The message I took from Rethinking the Digital Divide is that the divide is increasing rather than getting smaller. It’s no longer just about access to the technology, its about what you do with it when it’s in your hands. Research may show that the majority of learners own mobile phones – but that their owners are confident with using them is still largely an assumption. Also some of the sessions I attended showed that access to education remains problematic for many, including people with disabilities, those in prison, in the workplace, in communities. In prison the technology disables rather than enables; the OU now delivers content via the internet. The majority of prisoners do not have the internet; education is the bedrock of rehabilitation and they are denied access.

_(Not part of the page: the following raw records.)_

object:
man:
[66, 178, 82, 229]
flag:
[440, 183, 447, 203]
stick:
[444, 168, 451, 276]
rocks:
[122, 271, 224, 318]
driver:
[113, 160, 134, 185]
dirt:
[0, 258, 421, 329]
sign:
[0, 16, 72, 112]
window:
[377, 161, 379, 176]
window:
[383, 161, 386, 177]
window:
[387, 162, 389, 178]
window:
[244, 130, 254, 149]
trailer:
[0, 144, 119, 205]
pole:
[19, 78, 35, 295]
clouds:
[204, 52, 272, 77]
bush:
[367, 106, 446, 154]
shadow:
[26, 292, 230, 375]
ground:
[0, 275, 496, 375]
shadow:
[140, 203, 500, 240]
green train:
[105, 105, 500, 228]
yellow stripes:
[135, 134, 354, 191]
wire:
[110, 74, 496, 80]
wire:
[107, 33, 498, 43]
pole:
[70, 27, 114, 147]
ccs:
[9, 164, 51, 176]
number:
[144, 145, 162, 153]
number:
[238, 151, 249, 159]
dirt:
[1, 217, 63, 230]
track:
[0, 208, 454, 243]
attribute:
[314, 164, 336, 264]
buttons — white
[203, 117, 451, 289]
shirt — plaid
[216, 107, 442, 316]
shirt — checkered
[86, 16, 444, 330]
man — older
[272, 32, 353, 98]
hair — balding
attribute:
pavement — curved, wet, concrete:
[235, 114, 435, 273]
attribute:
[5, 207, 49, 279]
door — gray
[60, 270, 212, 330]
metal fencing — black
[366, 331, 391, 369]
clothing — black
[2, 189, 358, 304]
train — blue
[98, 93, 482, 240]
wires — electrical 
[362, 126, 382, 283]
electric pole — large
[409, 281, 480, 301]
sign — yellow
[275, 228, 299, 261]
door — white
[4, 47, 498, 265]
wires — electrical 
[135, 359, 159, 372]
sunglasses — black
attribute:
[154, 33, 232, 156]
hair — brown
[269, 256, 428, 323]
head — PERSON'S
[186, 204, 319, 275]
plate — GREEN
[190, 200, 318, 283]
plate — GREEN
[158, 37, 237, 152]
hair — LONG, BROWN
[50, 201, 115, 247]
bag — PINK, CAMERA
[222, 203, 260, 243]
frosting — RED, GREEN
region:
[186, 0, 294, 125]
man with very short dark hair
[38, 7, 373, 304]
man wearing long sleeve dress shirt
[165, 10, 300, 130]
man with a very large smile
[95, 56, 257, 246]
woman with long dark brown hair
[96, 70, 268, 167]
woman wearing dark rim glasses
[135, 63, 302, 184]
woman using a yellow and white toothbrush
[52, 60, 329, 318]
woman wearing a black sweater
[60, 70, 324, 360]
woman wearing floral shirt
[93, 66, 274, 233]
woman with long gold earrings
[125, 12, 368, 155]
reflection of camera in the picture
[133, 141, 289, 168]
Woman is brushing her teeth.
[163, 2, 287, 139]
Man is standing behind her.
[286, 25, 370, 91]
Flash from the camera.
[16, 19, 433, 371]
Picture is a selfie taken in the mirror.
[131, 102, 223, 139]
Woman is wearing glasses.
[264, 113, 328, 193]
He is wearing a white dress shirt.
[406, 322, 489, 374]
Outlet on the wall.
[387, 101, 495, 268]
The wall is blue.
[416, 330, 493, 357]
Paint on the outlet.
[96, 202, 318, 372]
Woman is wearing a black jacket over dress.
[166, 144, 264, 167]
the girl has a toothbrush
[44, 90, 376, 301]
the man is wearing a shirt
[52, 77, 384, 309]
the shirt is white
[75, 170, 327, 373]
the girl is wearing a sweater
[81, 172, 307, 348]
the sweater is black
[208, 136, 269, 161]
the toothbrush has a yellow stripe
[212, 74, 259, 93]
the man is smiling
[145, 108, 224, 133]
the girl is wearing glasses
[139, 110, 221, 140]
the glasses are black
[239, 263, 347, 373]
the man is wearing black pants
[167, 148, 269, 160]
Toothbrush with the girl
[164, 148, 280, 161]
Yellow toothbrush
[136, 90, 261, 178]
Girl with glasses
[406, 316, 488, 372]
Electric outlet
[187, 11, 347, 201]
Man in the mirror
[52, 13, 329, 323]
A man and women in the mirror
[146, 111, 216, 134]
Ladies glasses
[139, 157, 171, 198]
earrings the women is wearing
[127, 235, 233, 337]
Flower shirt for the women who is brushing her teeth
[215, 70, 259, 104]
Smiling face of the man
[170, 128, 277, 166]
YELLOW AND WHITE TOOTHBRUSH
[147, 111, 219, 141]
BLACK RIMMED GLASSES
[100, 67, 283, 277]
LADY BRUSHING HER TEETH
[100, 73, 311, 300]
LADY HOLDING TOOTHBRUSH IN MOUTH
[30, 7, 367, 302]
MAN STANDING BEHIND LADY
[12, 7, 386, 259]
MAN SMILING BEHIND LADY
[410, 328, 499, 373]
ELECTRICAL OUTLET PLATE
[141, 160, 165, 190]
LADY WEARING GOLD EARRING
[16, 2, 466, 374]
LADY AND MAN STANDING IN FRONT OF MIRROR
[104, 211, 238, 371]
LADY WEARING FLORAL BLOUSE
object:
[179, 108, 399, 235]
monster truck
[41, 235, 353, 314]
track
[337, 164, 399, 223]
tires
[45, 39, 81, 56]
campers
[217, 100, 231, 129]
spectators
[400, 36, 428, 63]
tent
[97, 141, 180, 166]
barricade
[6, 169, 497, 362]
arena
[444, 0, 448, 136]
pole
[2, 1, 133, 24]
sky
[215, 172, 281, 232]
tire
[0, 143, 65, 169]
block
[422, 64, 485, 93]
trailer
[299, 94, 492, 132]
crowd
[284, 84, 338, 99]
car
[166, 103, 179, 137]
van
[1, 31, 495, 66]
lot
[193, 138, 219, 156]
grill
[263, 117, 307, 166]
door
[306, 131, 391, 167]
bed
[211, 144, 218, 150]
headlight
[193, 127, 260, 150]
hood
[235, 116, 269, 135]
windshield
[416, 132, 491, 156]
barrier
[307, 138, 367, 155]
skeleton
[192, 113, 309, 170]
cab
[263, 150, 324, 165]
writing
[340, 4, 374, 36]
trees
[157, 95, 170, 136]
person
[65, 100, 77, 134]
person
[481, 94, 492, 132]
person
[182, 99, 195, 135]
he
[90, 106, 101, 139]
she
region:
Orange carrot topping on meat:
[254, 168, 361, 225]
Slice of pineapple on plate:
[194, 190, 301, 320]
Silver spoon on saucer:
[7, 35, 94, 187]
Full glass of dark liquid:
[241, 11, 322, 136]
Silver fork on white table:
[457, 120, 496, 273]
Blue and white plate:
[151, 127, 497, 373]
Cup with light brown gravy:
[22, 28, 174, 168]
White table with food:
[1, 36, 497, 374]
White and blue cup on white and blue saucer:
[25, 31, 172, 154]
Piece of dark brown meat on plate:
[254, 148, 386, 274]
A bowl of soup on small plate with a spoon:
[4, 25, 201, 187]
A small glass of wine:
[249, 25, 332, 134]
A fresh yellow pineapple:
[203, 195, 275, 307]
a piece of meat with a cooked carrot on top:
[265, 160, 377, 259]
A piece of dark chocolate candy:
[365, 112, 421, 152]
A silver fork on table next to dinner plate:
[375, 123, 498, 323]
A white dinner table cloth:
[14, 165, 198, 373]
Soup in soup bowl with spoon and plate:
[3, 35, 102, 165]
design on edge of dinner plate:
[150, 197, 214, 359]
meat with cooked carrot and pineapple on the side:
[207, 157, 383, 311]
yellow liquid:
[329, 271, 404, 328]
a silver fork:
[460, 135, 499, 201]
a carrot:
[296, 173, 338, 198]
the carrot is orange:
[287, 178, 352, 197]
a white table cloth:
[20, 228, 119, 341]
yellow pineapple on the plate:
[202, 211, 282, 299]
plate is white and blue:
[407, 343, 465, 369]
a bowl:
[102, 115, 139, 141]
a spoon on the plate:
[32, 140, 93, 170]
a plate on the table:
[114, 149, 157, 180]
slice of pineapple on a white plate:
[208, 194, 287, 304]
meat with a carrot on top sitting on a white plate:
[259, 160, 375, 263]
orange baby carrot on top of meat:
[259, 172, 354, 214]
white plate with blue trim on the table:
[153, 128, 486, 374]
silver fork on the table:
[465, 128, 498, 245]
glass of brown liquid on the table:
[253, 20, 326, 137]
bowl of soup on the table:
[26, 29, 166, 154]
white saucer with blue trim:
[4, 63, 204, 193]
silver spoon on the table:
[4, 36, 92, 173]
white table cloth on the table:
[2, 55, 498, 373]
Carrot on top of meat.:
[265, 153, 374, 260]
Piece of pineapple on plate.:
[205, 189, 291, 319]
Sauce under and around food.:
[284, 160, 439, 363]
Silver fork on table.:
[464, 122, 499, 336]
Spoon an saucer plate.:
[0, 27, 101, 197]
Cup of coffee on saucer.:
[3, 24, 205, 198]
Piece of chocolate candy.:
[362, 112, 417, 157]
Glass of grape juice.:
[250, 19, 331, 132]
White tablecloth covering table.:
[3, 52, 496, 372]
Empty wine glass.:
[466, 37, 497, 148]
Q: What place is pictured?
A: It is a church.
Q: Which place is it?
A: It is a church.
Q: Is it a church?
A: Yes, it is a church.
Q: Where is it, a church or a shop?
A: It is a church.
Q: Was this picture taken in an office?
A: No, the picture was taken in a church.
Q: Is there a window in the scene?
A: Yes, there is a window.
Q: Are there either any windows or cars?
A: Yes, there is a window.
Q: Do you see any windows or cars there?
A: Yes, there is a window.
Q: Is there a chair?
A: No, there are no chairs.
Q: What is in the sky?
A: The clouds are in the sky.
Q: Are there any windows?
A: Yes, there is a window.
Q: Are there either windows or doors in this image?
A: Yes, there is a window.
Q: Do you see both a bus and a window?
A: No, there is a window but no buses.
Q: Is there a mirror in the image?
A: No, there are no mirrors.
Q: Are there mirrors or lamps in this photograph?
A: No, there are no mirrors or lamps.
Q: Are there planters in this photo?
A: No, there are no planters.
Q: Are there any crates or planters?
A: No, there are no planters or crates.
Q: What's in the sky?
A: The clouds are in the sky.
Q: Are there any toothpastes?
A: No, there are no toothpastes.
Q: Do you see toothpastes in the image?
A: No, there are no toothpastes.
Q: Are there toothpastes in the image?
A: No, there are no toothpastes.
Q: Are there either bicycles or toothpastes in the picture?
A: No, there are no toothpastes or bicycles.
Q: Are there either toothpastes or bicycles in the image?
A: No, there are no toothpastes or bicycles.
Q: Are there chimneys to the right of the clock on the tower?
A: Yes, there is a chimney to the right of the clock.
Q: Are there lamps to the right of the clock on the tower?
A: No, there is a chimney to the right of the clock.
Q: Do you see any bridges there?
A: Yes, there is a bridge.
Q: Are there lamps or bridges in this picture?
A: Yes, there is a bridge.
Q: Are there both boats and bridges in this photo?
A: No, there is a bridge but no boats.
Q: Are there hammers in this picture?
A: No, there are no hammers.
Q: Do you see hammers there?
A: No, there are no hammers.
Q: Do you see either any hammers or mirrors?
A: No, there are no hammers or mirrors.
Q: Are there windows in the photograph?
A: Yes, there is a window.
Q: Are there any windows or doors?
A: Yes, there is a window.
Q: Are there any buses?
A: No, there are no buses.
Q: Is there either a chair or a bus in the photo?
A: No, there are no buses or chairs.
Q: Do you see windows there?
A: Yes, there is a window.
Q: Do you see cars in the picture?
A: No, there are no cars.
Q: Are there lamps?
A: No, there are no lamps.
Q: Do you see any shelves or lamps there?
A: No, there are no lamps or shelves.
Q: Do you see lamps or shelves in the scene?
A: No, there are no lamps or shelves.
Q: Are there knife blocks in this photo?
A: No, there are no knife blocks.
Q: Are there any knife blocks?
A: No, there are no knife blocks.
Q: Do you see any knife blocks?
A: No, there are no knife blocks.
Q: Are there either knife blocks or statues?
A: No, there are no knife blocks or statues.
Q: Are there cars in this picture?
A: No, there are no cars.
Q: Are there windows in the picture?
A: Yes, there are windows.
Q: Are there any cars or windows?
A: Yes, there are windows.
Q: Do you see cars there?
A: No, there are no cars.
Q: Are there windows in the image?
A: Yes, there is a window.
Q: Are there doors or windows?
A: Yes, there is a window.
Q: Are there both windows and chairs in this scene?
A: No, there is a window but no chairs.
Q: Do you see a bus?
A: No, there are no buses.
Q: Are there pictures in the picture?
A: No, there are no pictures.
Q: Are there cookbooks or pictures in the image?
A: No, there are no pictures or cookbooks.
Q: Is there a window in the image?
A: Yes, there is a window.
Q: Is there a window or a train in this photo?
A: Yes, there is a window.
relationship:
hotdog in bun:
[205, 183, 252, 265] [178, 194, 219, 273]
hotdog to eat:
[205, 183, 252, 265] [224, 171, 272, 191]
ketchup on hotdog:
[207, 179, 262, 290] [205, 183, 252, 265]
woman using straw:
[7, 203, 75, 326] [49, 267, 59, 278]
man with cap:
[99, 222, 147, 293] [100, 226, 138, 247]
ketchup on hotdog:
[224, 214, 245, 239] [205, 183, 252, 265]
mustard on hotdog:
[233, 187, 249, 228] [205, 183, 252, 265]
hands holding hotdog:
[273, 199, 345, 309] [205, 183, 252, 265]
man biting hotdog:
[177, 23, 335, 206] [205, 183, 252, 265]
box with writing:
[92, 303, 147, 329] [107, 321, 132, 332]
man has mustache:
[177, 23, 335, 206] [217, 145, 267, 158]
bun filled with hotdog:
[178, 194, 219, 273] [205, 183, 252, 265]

The debate over accessibility of online resources and the use of assistive technology continues – yet there were no exhibitors at ALT-C from any screen reading or text to speech software companies, or organisations such as Ability Net or the British Dyslexia Association. I was disappointed that a conference on digital divisions appeared to have so little on inclusive design or holistic approaches to accessibility and the debate around alternative versions of multimedia and animation. It would have been good to have daily workshops on practicalities such as adding captions to video, demonstrations of assistive technology or what the open source movement is doing to support accessibility.
I wonder how much the learning technologists themselves are responsible for creating a digital divide; do we forget that those whose learning we believe we are enhancing are in a different place. They may not share the same level of access to the technical gadgets and wizardry, or the skills to use them to their full potential. Again, having the technology is not the same as being confident and skilled with using it and I do sometimes wonder if herein lies the roots of our digital divisions.